* [WHAT IS NEEDED] From the line with "izioni ottimali. Dopotutto, il" to the line with "Datum der Veröffentlichung: 05.08.2026", retype every line exactly, including those two, and leave out the rest of the data below.

Stored data entries

*** Begin section ***

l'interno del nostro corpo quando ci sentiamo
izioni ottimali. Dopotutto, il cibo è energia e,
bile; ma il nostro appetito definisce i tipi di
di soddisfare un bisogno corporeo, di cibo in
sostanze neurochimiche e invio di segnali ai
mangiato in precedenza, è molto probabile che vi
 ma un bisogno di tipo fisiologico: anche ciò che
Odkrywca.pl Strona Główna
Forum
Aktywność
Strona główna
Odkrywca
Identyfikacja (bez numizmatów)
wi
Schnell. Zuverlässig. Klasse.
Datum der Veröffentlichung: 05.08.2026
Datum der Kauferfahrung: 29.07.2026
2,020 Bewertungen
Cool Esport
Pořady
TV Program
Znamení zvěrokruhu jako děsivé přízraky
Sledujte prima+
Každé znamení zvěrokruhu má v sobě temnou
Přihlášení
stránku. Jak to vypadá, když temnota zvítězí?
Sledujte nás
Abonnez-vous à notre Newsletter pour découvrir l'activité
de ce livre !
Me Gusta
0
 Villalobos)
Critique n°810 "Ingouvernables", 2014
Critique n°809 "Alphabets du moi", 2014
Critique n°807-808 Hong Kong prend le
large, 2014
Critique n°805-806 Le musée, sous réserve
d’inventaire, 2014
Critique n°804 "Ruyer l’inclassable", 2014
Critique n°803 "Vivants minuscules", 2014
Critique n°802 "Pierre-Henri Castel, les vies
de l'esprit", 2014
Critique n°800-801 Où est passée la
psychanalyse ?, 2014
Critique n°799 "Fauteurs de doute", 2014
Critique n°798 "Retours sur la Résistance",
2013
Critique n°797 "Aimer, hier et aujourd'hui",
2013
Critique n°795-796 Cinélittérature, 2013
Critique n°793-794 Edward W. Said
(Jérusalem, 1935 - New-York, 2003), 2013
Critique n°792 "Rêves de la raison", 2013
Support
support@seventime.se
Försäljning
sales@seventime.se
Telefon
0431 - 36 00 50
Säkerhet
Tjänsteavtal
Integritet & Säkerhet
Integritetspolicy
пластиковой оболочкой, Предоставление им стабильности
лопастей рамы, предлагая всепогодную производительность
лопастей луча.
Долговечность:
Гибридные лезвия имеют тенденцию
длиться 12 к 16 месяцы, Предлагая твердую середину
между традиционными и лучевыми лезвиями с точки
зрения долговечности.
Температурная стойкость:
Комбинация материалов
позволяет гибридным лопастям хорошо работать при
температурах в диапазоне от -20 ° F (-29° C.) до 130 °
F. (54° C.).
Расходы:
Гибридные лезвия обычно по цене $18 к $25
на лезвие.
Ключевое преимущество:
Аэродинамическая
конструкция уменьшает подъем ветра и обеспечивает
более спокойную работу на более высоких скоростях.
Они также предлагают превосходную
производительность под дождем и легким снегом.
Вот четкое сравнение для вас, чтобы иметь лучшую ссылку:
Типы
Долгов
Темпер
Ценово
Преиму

*** End section ***

* [PROBLEM SOLUTION]
izioni ottimali. Dopotutto, il cibo è energia e,
bile; ma il nostro appetito definisce i tipi di
di soddisfare un bisogno corporeo, di cibo in
sostanze neurochimiche e invio di segnali ai
mangiato in precedenza, è molto probabile che vi
 ma un bisogno di tipo fisiologico: anche ciò che
Odkrywca.pl Strona Główna
Forum
Aktywność
Strona główna
Odkrywca
Identyfikacja (bez numizmatów)
wi
Schnell. Zuverlässig. Klasse.
Datum der Veröffentlichung: 05.08.2026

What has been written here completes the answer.